Textabschnitt:

----------

Die Demonstration gegen diese Zustände war alles in allem eine gelungene Aktion, die aber mehr Potenzial gehabt hätte. Die auch etwas mehr Publicity schon im Vorfeld hätte gebrauchen können, erfuhren viele radaffine Menschen doch erst hinterher von dem Protest. Viel Raum auch in der Analyse und Bewertung ökonomischer und ökologischer Fragen, denn dort gibt es noch einiges zu tun. Das Herunterbeten von Vorteilen des Radfahrens (bspw. für das Klima) nutzt am Ende genausowenig etwas wie die Forderung nach einer Problemverdrängungspolitik. Denn solange Standortlogik und Ver­wertungsdenken die (Verkehrs)Politik der Stadt bestimmen, solange lässt sich weder mit angemeldeten Demonstrationen wie dieser als auch mit trendigeren, alternativen Aktionen wie der Critical Mass viel ausrichten.

Critical Mass – Eine kritische Masse?

----------

Einträge aus einer Sammlung:
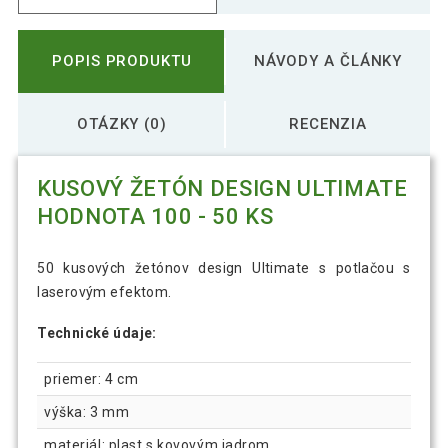
POPIS PRODUKTU
NÁVODY A ČLÁNKY
OTÁZKY (0)
RECENZIA
KUSOVÝ ŽETÓN DESIGN ULTIMATE
HODNOTA 100 - 50 KS
50 kusových žetónov design Ultimate s potlačou s
laserovým efektom.
Technické údaje:
priemer: 4 cm
výška: 3 mm
materiál: plast s kovovým jadrom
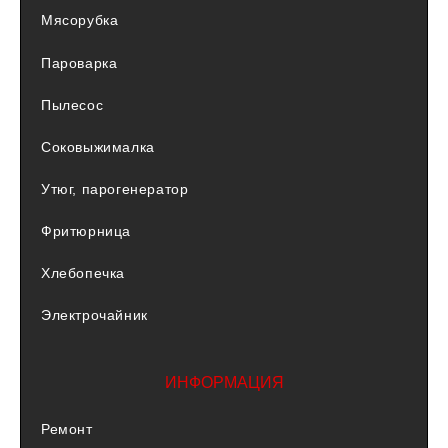
Мясорубка
Пароварка
Пылесос
Соковыжималка
Утюг, парогенератор
Фритюрница
Хлебопечка
Электрочайник
ИНФОРМАЦИЯ
Ремонт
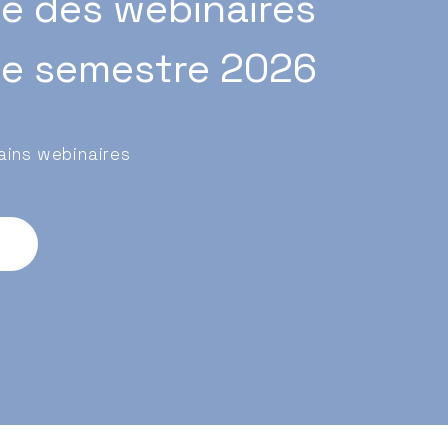
e des webinaires
2e semestre 2026
ins webinaires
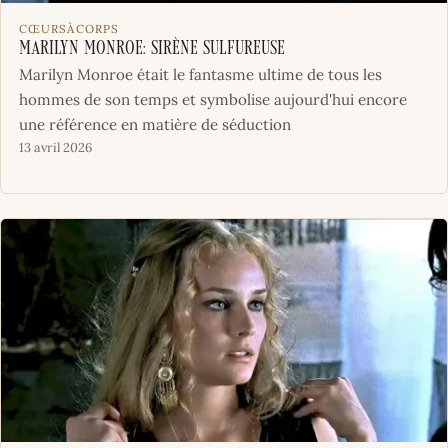
CŒURSÀCORPS
Marilyn Monroe: sirène sulfureuse
Marilyn Monroe était le fantasme ultime de tous les
hommes de son temps et symbolise aujourd'hui encore
une référence en matière de séduction
13 avril 2026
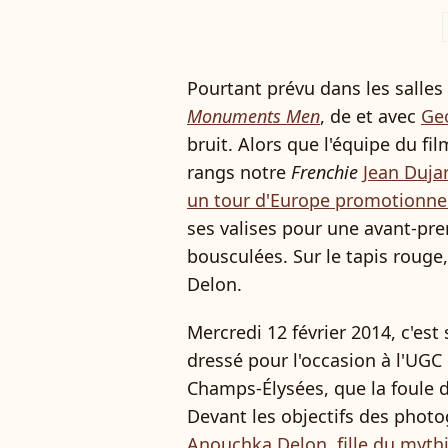
a
Pourtant prévu dans les salles
Monuments Men
, de et avec
Ge
bruit. Alors que l'équipe du 
rangs notre
Frenchie
Jean Duja
un tour d'Europe promotionne
ses valises pour une avant-prem
bousculées. Sur le tapis rouge,
Delon.
Mercredi 12 février 2014, c'est
dressé pour l'occasion à l'UGC
Champs-Élysées, que la foule d
Devant les objectifs des photog
Anouchka Delon
,
fille du myth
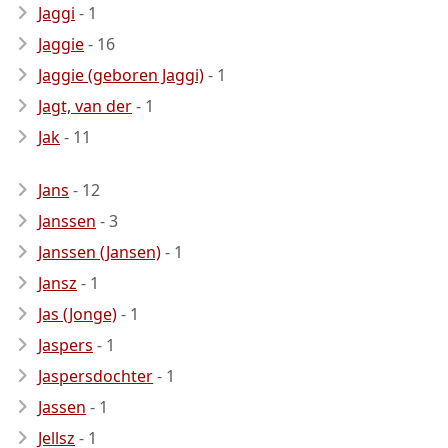
Jaggi
- 1
Jaggie
- 16
Jaggie (geboren Jaggi)
- 1
Jagt, van der
- 1
Jak
- 11
Jans
- 12
Janssen
- 3
Janssen (Jansen)
- 1
Jansz
- 1
Jas (Jonge)
- 1
Jaspers
- 1
Jaspersdochter
- 1
Jassen
- 1
Jellsz
- 1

----------

Arbeitsauftrag A: Wann erfuhren laut dem Textabschnitt über die Fahrraddemonstration viele radaffine Menschen von dem Protest?
Arbeitsauftrag B: Geben Sie aus dem Textabschnitt über die Fahrraddemonstration die Passage von „Die Demonstration gegen“ bis einschließlich „Mass viel ausrichten.“ wortgetreu wieder.
Arbeitsauftrag C: Führen Sie den Textabschnitt über die Fahrraddemonstration und die Critical Mass dort weiter, wo er aufhört.

Endgültige Antwort A: Viele radaffine Menschen erfuhren erst hinterher von dem Protest.

Endgültige Antwort B:
Die Demonstration gegen diese Zustände war alles in allem eine gelungene Aktion, die aber mehr Potenzial gehabt hätte. Die auch etwas mehr Publicity schon im Vorfeld hätte gebrauchen können, erfuhren viele radaffine Menschen doch erst hinterher von dem Protest. Viel Raum auch in der Analyse und Bewertung ökonomischer und ökologischer Fragen, denn dort gibt es noch einiges zu tun. Das Herunterbeten von Vorteilen des Radfahrens (bspw. für das Klima) nutzt am Ende genausowenig etwas wie die Forderung nach einer Problemverdrängungspolitik. Denn solange Standortlogik und Ver­wertungsdenken die (Verkehrs)Politik der Stadt bestimmen, solange lässt sich weder mit angemeldeten Demonstrationen wie dieser als auch mit trendigeren, alternativen Aktionen wie der Critical Mass viel ausrichten.

Endgültige Antwort C:
Mehr als 15 Radfahrer_innen können in der Bundesrepublik laut § 27 StVO einen geschlossenen Verband bilden. Sie dürfen dann paarweise eine gesamte Fahrspur benutzen, bei roter Ampel dem_der noch bei Grün gefahreren Verbandsführer_in folgen und sind nicht mehr auf Radwege gezwungen. Nutzen tun diese Sonderregelung im Verkehrsrecht nicht nur Schulklassen auf Landerkundungstour, der Sonntagsausflug des Kleintierzüchterverbandes oder eine Anti-AKW-Fahrradkarawane, sondern rechtlich abgesichert auch Rad­fahr­er_innen der Critical Mass:

„Es handelt sich um eine friedliche Protestform, bei der sich scheinbar zufällig und unorganisiert Fahrradfahrer an einem bestimmten Ort treffen um gemeinsam eine Strecke durch ihre Stadt zu fahren. Mit ihrem Auftreten als Masse wollen sie auf ihre Rechte im Straßenverkehr aufmerksam machen.“ (3)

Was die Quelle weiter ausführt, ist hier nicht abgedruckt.